De plus, les principales entreprises d'IA telles qu'OpenAI, Nvidia, AMD, Broadcom, Coreweave et Meta sont interconnectées par des partenariats et des accords d'investissement de plusieurs milliards de dollars . Par exemple, Pimco et la société de capital-investissement Blue Owl ont récemment fourni 28 milliards de dollars de financement hybride pour la construction de gigantesques centres de données. Ces entreprises technologiques concluent également entre elles des accords de plusieurs milliards de dollars pour acquérir de la capacité cloud.
Danielsson estime que de tels investissements croisés présentent des risques, car un même capital peut figurer plusieurs fois dans différents bilans. « Il en résulte une fragilité cachée qui induit en erreur les investisseurs, les créanciers et les autorités de réglementation », explique-t-il.
Les risques pour la stabilité financière sont encore plus élevés lorsque des obligations et des dettes sont en jeu. Celles-ci peuvent déclencher une réaction en chaîne, comme ce fut le cas lors de la crise financière de 2007-2008.
Financement problématiqueCes dernières semaines, Oracle et Meta ont émis conjointement des obligations d'une valeur de près de 50 milliards de dollars. Par ailleurs, des entreprises comme Meta ou xAI d'Elon Musk ont de plus en plus recours à des sociétés à vocation spécifique (SPV) ou à des coentreprises, qui sont des entités juridiquement distinctes, pour lever des capitaux d'emprunt.
Cela leur permet de contracter des dettes plus importantes sans que celles-ci n'apparaissent au bilan de la société mère. Le problème : ces interconnexions s'intensifient.
« Une faiblesse majeure réside dans le mode de financement des dépenses d’investissement, le financement par la dette ayant déjà causé des problèmes par le passé », écrit Goldman Sachs dans une étude publiée en octobre.
Le financement par crédit privé peut s'avérer particulièrement problématique : il s'agit de prêts accordés en dehors des marchés publics et par des établissements non bancaires. Souvent, les prêteurs sont des compagnies d'assurance, des sociétés de capital-investissement, des gestionnaires d'actifs spécialisés ou des fonds spéculatifs. Ces institutions appliquent des critères d'octroi de crédit et des réglementations en matière de fonds propres moins stricts que les banques. En conséquence, les taux d'intérêt sur ces produits sont généralement plus élevés.

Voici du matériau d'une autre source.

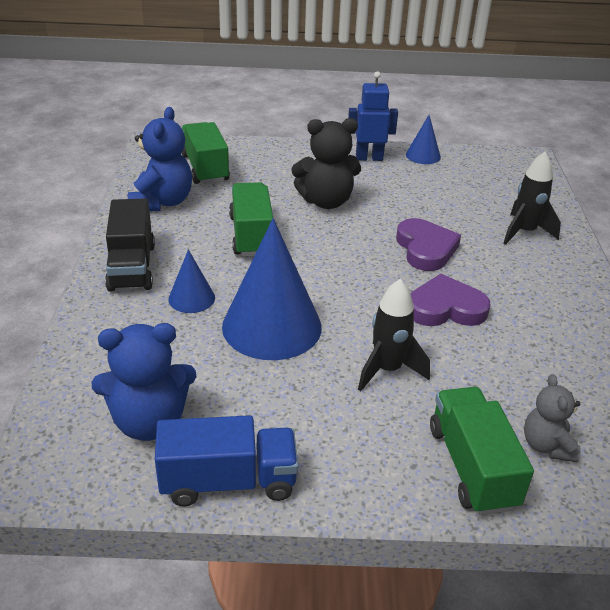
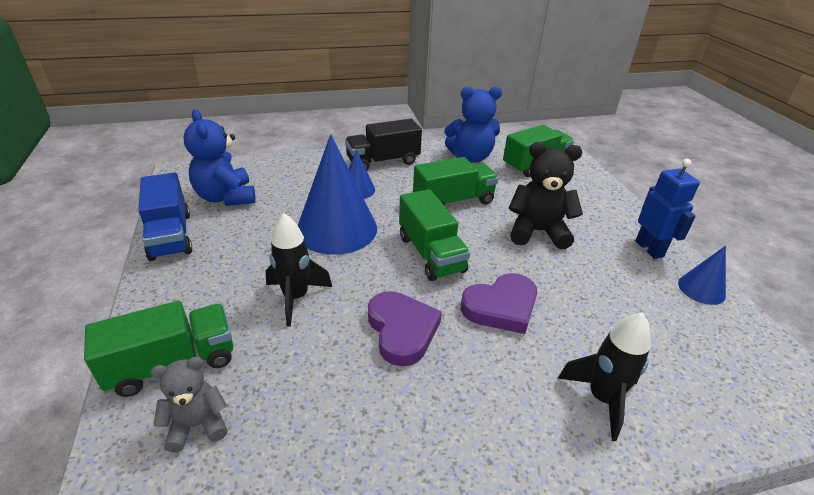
camera: 75 degrees right, 0 degrees up
black teddy bear [291,118,361,209] -> black teddy bear turned 120 degrees clockwise [508,142,583,249]
none -> green truck [399,189,470,281]

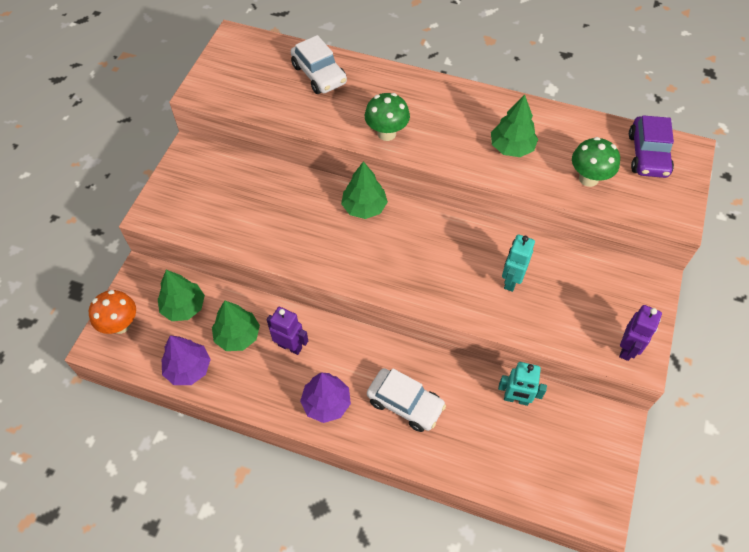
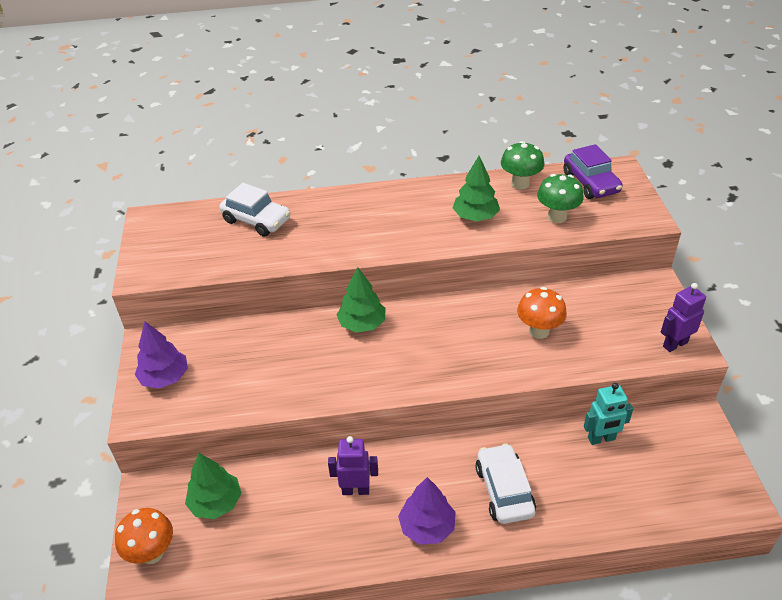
camera: 25 degrees left, 15 degrees down
purple tree [162,335,211,385] -> purple tree moved to [135,322,188,389]
green tree [212,301,260,351] -> none
green mushroom [365,93,410,141] -> green mushroom moved to [501,141,544,189]
white car [367,368,446,432] -> white car turned 105 degrees counterclockwise [476,443,536,524]
turquoise robot [502,234,535,292] -> orange mushroom [517,287,567,339]
purple robot [619,305,662,361] -> purple robot turned 120 degrees counterclockwise [661,283,706,352]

L'analyste Matthew Mish d'UBS voit là un motif d'inquiétude car, selon la banque, le crédit privé est devenu une source importante de financement pour les investissements dans l'IA et les centres de données.
Ce phénomène pourrait favoriser une forte croissance des fournisseurs de services d'IA et d'autres services de cloud computing, expliquait Mish en août. Conséquence : un risque de surchauffe.
La faillite de l'équipementier automobile américain First Brands en octobre a soulevé des inquiétudes quant à l'insuffisance de la surveillance du marché du crédit privé. L'octroi excessif de prêts aux entreprises technologiques pourrait également s'avérer un écueil.